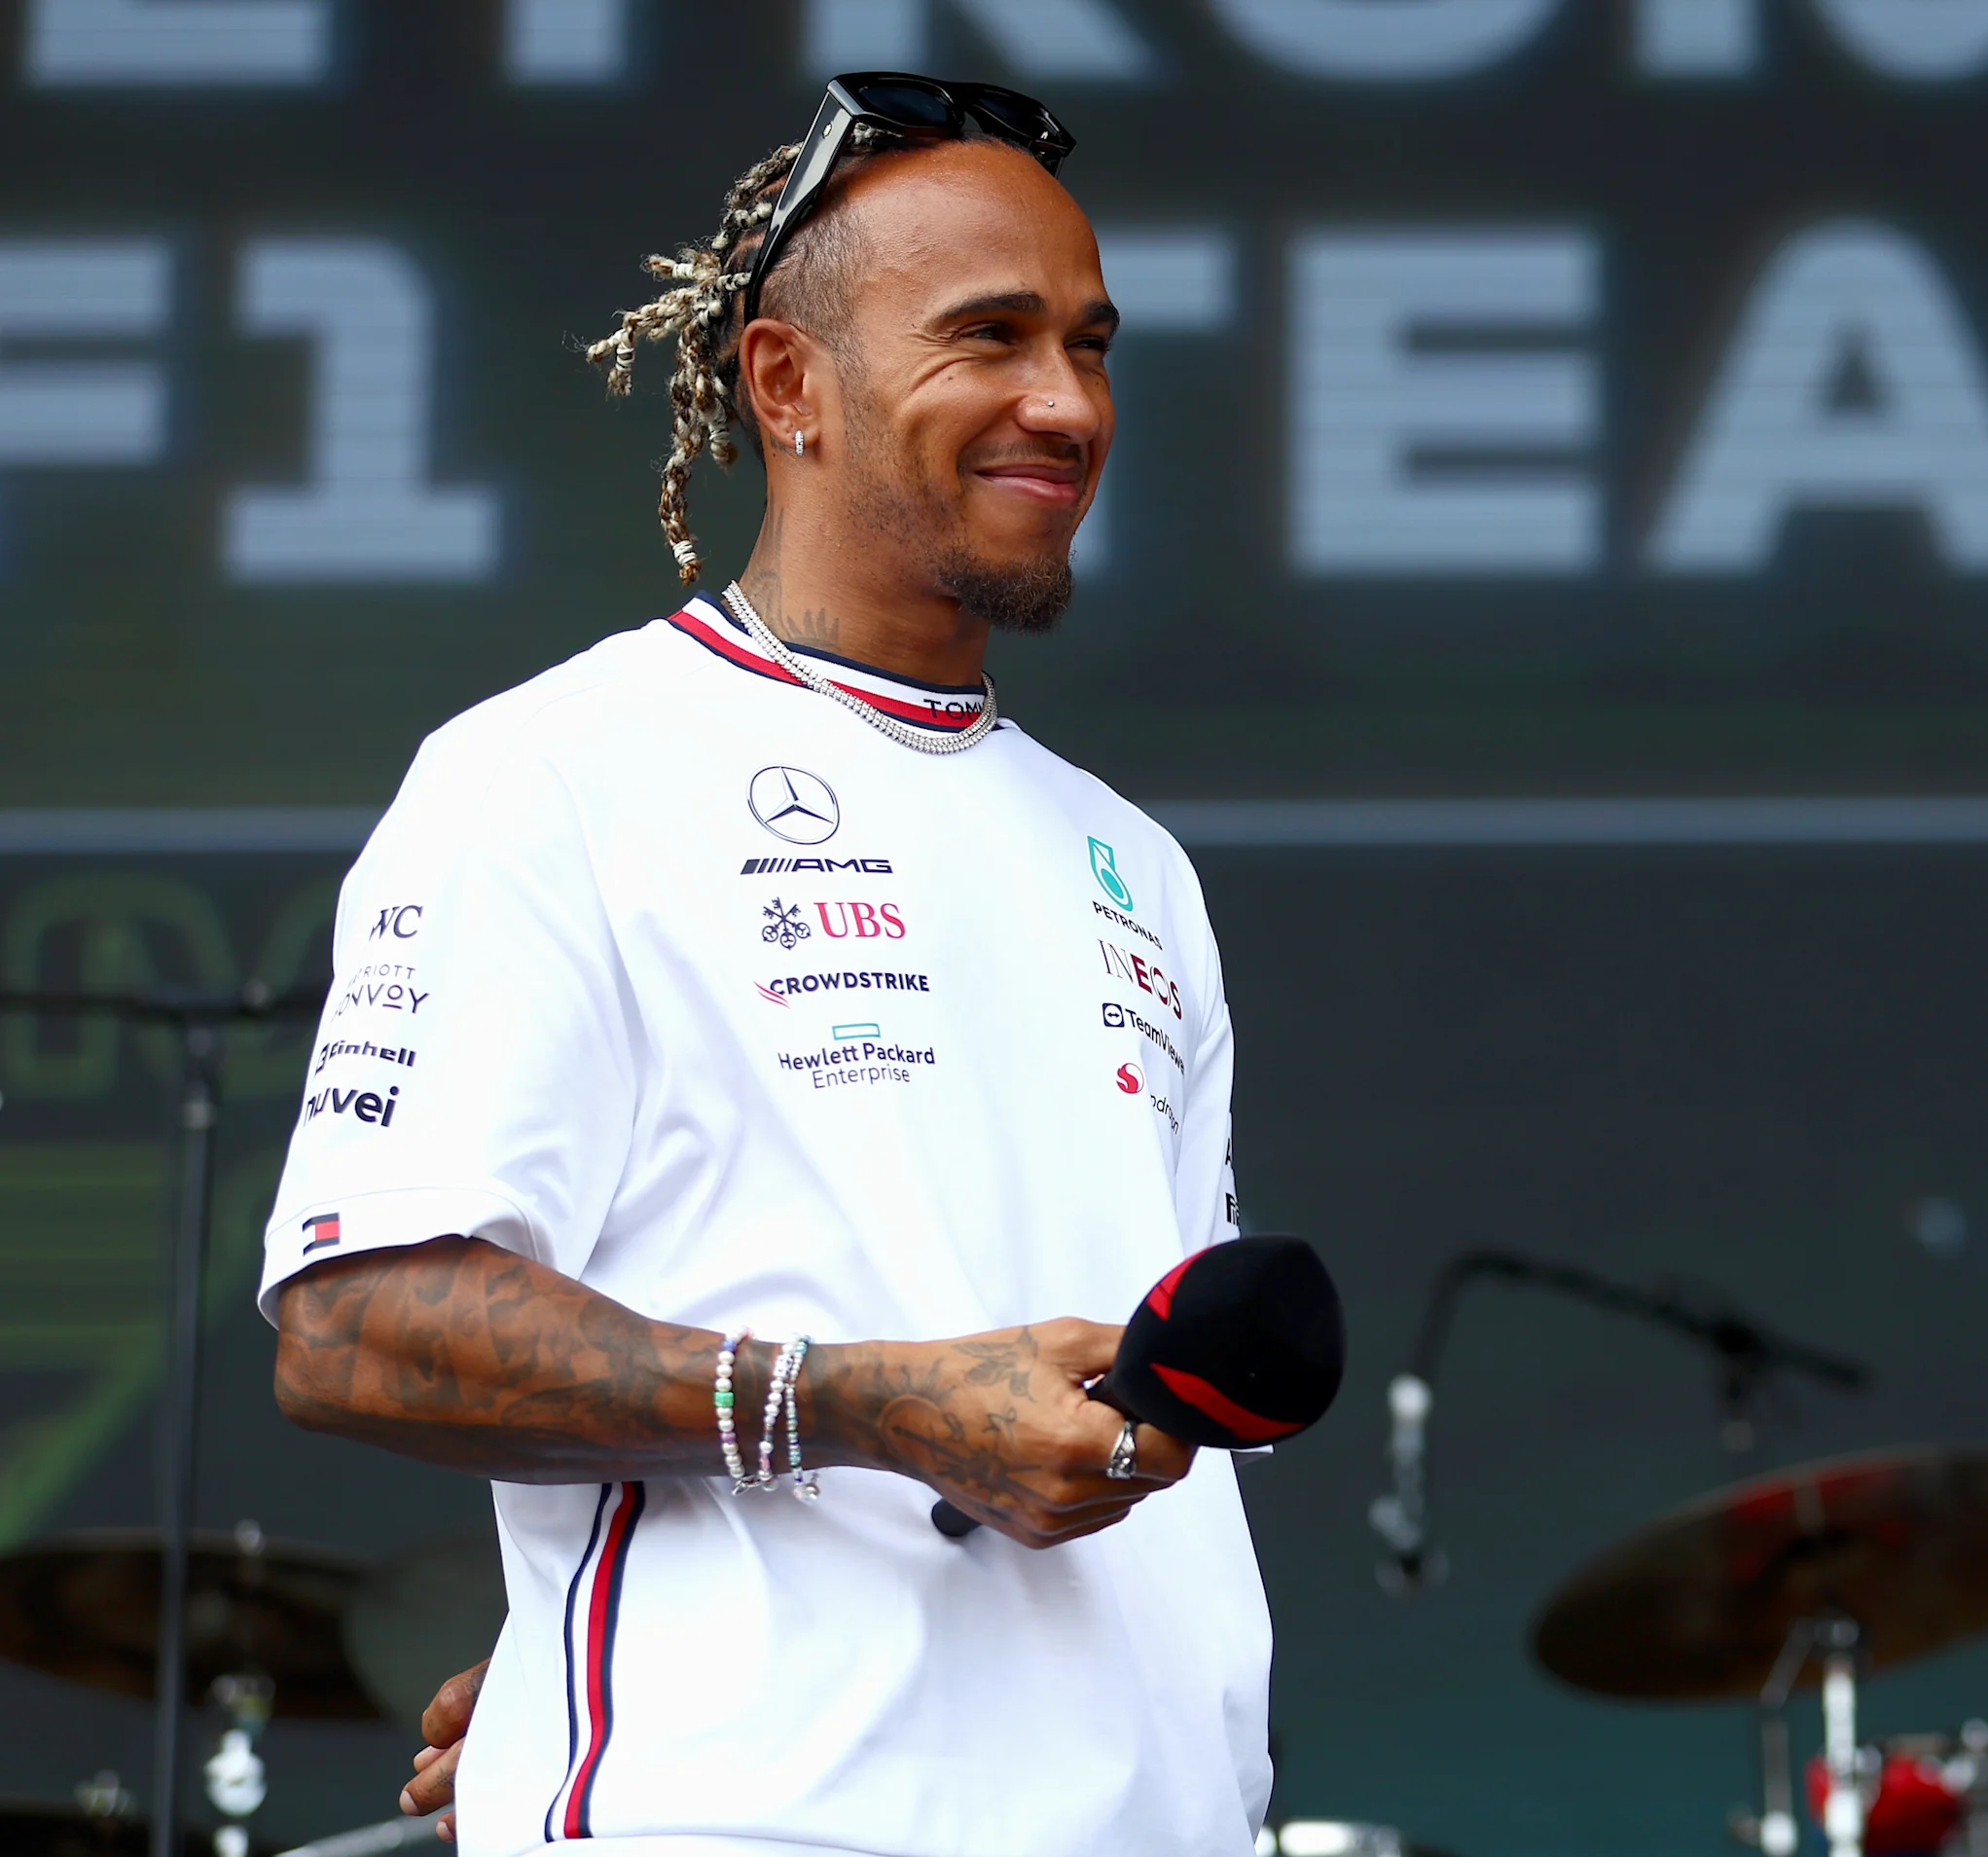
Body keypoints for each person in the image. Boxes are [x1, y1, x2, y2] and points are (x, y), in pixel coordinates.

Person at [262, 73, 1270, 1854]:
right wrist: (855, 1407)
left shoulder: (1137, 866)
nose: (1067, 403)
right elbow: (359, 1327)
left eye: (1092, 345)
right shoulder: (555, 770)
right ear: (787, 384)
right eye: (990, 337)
• • • •
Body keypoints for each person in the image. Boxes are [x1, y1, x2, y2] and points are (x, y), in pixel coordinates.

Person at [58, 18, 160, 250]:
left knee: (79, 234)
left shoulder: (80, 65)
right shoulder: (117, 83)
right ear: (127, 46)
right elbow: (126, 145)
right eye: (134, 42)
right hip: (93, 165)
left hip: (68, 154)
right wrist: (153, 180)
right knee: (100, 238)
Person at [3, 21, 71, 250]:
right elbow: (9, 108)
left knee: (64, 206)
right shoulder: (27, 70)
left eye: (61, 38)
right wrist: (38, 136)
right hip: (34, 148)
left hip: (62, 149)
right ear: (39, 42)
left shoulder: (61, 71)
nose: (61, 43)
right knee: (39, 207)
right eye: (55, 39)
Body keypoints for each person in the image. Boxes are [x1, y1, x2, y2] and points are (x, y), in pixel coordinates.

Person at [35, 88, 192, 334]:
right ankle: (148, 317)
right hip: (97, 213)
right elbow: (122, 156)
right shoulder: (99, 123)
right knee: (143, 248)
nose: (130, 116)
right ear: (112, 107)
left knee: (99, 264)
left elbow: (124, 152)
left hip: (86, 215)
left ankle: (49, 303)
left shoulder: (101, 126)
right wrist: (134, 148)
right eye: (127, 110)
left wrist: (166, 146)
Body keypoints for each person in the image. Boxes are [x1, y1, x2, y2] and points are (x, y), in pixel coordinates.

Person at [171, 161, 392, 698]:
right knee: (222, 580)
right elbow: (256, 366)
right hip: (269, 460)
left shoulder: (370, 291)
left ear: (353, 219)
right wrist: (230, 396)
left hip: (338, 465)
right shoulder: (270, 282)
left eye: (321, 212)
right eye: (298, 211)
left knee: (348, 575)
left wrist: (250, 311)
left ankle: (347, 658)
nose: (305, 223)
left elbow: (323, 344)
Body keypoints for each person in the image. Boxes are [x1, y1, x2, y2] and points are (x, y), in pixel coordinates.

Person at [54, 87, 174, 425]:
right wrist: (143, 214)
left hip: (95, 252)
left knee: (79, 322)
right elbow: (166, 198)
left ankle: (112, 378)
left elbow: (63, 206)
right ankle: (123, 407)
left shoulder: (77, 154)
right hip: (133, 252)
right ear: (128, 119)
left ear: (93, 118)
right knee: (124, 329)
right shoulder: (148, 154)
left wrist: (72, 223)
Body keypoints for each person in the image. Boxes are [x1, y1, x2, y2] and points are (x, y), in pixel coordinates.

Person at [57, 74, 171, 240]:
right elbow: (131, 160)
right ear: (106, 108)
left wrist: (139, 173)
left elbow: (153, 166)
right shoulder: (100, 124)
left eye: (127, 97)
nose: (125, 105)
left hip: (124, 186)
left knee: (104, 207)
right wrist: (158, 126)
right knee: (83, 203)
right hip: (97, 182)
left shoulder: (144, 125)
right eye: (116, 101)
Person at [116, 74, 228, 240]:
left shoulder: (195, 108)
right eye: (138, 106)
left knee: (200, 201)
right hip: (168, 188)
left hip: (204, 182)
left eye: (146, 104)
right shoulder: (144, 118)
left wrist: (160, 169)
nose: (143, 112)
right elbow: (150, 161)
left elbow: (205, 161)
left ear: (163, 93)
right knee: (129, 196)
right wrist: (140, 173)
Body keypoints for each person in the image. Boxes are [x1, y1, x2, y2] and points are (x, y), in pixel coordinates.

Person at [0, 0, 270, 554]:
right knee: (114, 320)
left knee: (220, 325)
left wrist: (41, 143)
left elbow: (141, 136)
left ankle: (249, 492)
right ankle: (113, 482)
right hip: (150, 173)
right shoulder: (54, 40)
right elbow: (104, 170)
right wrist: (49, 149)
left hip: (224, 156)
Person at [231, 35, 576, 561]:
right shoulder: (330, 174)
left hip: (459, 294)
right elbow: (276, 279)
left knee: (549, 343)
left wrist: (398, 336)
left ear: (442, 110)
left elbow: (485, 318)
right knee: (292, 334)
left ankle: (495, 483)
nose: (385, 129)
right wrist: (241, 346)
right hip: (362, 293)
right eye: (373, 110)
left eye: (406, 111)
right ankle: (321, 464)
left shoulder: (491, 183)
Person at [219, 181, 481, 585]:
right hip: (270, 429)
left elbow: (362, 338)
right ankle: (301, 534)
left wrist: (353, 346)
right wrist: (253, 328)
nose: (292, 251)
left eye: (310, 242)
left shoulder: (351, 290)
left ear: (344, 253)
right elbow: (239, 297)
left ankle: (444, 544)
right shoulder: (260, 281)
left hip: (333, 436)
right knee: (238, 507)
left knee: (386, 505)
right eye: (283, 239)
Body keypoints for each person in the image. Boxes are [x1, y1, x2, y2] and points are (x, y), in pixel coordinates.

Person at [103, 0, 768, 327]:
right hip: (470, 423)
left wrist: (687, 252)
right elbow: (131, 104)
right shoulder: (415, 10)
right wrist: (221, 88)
• • • •
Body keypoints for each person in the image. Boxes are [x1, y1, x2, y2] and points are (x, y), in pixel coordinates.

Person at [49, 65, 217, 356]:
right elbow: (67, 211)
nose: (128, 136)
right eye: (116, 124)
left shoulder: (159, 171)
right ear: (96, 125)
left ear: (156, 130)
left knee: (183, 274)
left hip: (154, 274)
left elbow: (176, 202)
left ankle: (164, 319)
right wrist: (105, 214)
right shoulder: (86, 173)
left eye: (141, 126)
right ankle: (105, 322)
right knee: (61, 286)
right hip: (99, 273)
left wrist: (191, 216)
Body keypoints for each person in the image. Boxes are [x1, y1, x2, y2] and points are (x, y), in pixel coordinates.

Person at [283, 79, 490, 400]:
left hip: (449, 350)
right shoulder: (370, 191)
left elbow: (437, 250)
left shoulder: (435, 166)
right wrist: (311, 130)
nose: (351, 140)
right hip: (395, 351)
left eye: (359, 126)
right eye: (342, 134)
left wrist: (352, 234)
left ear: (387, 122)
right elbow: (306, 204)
• • • •
#### What to do:
Among the lines of the listing, count those containing the word "nose". Answer with the count alone.

#### Your response:
10